- _TEXTE SOURCE_:
>>>>>

Au siffleux écarlate...

François Cyr (1952-2012)

Chronique de Jean-Pierre Durand

Samedi dernier, nous roulions sur la Quarante et c’est fou comme il y avait des marmottes au bord du chemin. Plusieurs, trop lambines pour pouvoir éviter les conducteurs pressés, avaient été frappées de plein fouet et gisaient par-ci par-là, écrapouties par le destin. Plus nombreuses étaient celles toutefois qui se dressaient sur leurs deux pattes afin de scruter les alentours. Notons que ce rongeur, désigné aussi sous le nom de siffleux au Québec, n’est pas une bête qui a la cote. On lui préférera le raton laveur, voire la moufette (si elle est désodorisée). Fin du préambule.
Ailleurs cette journée-là, dans un hôpital de Longueuil, François Cyr rendait l’âme, à l’âge de 60 ans. Militant éternel pour la gauche, depuis le mouvement étudiant, il a été tout à la fois enseignant, syndicaliste, avocat et membre émérite de Québec Solidaire, qu’il a contribué à fonder. Je n’ai ni bien connu ni encore moins fréquenté l’homme, mais je n’ai pas oublié avoir croisé le fer avec lui au début des années soixante-dix. C’est que Cyr était à l’époque un activiste du Groupe marxiste révolutionnaire, une organisation trotskiste, alors que j’officiais au PCCML, une organisation rivale et stalinienne. Le marteau et la faucille auraient pu facilement nous unir, mais mon pic à glace sur lequel avait coagulé le sang de Léon leur faisait de l’ombre. Si d’aventure nous nous retrouvions aux mêmes manifestations, syndicales, citoyennes ou étudiantes, nos contingents restaient de marbre et à bonne distance – celle d’un 4 par 4 – l’un de l’autre, et nos slogans n’étaient pas non plus les mêmes.
Il était étudiant en science politique, alors que j’étais en études littéraires, mais tous deux nous fréquentions le même établissement, l’UQAM, et suivions nos cours dans le même pavillon, le « Read Building ». Comme de raison, à la porte dudit pavillon, nous étions toujours quelques-uns à vendre nos journaux respectifs à la criée. Moi, c’était le journal marxiste-léniniste, bien sûr, alors que lui, c’était la Taupe rouge. Il arrivait que nous étions les deux seuls camelots à offrir notre « camelote » dans le hall d’entrée, postés tels deux chiens de faïence qui s'épient du coin de l’œil. Quand tous les étudiants étaient passés devant nous et que les cours avaient recommencé, nous nous dépêchions à regagner nos classes au pas de course. Je me souviens qu’une fois, nos regards s’étaient malencontreusement croisés et que l’un de nous deux (je ne me rappelle plus lequel) avait lancé à l’autre la première salve: « Vous êtes des contre-révolutionnaires… » Ce à quoi, l’autre avait répondu au morpion d’en face: « Je vais te casser la gueule… » Ce qui lui avait valu forcément une volée de bois vert: « Et moi, ce sont les deux jambes que je vais te casser! » Des invectives somme toute bien senties, mais qui en restèrent heureusement là. Il faut dire qu’à cet âge (nous étions au début de la vingtaine), on manque parfois de mots, mais rarement de testostérone!

<<<<<

- _DONNÉES FOURNIES_:
>>>>>

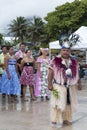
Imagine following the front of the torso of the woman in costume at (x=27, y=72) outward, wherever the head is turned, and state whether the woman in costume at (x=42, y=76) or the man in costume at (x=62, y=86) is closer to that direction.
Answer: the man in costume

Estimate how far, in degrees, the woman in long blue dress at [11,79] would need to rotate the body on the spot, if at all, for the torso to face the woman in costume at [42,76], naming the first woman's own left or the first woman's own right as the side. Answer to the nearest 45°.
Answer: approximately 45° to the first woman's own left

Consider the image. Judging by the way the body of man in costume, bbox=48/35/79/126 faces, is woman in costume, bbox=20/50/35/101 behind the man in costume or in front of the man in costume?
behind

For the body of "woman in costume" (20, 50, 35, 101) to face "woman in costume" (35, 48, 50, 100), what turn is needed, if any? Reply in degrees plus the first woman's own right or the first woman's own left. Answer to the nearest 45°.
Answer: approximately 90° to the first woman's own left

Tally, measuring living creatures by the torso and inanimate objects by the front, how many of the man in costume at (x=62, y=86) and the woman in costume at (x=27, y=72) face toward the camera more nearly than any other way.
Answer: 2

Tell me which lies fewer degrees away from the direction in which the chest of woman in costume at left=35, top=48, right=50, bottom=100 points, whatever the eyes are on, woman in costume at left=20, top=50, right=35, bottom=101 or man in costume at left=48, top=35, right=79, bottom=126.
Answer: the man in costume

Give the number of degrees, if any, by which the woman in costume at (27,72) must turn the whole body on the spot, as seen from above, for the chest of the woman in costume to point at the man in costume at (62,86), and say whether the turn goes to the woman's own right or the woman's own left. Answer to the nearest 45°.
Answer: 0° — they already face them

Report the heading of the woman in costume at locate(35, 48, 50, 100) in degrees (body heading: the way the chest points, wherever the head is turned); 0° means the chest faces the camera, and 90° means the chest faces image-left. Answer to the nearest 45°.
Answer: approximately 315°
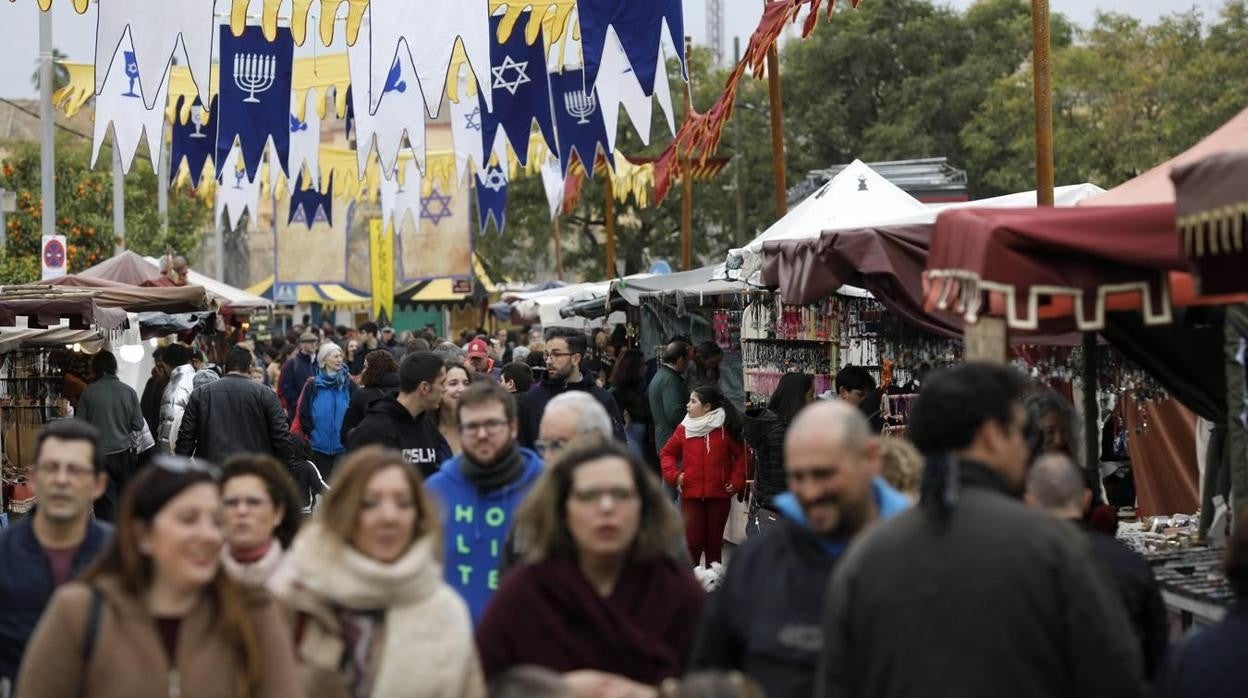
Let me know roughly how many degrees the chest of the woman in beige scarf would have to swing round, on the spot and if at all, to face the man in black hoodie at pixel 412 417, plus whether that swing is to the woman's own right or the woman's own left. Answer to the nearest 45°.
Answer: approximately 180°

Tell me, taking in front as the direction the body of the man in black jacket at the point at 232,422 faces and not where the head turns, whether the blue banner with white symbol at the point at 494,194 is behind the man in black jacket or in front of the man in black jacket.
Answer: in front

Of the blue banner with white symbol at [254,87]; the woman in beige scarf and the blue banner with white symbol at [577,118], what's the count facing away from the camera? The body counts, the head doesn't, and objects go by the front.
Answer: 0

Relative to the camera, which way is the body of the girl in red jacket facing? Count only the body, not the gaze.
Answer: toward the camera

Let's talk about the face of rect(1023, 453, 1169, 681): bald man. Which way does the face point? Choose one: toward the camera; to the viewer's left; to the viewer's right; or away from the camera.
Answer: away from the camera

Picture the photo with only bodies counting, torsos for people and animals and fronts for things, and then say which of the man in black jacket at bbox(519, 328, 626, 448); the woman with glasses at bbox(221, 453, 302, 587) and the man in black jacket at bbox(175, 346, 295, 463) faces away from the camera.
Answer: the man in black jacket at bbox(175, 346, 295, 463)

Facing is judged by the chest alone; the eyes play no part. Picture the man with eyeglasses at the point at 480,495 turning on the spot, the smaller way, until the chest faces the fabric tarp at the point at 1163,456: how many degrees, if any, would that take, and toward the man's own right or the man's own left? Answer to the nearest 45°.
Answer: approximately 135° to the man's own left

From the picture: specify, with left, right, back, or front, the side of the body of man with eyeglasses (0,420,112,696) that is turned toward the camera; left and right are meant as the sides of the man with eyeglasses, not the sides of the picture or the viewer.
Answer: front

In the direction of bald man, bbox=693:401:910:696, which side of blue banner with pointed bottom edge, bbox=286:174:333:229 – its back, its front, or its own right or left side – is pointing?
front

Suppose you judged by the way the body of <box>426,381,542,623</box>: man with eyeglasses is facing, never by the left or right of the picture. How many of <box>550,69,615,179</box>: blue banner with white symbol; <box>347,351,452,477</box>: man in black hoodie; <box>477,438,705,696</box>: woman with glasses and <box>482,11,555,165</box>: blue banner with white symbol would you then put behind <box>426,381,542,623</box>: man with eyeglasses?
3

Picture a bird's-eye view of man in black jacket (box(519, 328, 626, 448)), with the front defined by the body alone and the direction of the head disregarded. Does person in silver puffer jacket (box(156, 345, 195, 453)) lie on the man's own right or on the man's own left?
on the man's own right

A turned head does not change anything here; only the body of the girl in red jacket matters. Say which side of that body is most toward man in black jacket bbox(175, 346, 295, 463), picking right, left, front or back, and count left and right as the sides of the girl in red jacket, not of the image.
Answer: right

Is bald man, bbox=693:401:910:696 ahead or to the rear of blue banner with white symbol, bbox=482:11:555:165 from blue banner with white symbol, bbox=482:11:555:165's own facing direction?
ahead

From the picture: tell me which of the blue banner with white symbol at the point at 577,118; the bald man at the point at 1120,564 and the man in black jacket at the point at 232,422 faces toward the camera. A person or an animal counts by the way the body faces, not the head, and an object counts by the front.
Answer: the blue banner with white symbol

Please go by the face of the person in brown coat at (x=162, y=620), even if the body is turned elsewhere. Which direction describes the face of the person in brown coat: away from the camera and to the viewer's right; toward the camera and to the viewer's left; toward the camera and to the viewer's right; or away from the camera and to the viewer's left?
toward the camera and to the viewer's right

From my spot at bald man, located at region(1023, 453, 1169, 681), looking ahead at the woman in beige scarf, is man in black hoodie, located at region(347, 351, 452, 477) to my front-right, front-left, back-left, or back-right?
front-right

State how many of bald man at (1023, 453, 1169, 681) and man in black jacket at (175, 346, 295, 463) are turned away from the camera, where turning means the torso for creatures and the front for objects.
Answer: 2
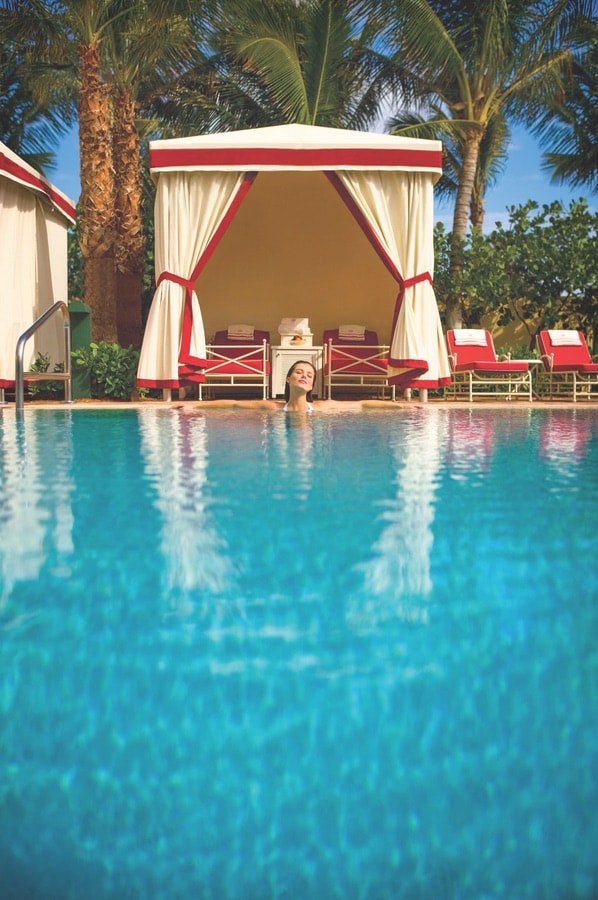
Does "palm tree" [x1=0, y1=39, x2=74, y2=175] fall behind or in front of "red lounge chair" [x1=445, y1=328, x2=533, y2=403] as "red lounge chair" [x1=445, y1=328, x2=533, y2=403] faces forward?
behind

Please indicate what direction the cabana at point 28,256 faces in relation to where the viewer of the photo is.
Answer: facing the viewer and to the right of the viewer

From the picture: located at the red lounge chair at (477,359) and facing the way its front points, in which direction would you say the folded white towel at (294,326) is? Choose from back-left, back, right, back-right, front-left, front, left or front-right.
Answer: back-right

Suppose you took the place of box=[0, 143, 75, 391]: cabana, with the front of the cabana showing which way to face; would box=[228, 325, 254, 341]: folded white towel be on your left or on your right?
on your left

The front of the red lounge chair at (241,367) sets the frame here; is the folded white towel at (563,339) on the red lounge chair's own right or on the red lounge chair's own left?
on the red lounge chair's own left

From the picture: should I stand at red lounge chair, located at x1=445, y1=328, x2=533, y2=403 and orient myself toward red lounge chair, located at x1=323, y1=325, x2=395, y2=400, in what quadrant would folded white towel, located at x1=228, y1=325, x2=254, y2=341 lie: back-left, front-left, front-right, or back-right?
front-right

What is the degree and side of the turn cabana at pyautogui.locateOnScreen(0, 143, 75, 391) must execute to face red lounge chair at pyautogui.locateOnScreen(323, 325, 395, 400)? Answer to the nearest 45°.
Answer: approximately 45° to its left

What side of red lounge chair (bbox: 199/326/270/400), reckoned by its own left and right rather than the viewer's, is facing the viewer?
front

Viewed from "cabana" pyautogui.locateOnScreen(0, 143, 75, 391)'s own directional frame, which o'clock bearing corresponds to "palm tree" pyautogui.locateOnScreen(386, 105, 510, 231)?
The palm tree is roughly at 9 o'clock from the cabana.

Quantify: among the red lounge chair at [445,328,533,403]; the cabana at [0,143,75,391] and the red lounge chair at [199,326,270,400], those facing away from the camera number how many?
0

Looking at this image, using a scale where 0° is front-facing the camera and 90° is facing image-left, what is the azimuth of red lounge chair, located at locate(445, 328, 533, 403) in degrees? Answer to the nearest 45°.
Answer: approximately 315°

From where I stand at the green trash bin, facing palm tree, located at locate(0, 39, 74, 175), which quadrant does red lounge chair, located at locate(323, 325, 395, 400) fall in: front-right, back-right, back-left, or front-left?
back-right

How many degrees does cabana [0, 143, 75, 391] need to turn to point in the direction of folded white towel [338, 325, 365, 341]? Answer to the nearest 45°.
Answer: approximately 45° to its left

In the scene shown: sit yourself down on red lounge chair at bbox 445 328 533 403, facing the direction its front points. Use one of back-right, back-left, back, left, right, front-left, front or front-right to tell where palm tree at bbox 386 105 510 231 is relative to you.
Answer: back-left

<<<<<

- _CONSIGNES DE TRAVAIL_: Rédigez la suite de la chronique consacrée à François Cyr, en enchaînant directement après sa dernière phrase.

- _RÉSULTAT CI-DESSOUS_:
Comme je l’ai dit plus haut, nos organisations étaient hostiles, et cela se répercutait partout où nos chemins se croisaient. Or, nous jouions souvent dans le même carré de sable. À l’ANEQ (l’Association nationale des étudiants du Québec, qui était noyautée, voire contrôlée par le PCCML), on avait affublé les membres du GMR du sobriquet de « siffleux écarlate » en référence au titre de leur journal. Une taupe n’est pas une marmotte, je sais bien, mais, comme l’oncle Pierre (Désiré Aerts) ne militait pas avec le PCCML, nous les avions librement confondues. Nous avions même une chanson pour eux, qui se déclinait comme suit: « Hier soir, su’le trottoir, y’avait un siffleux écarlate. La queue coupée, les oreilles arrachées, c’est l’ANEQ qui l’avait tabassé! » Et cela nous faisait bien rire, même que cela nous valut de véritables empoignades au collet et quelques rixes où nous sortîmes sans doute victorieux.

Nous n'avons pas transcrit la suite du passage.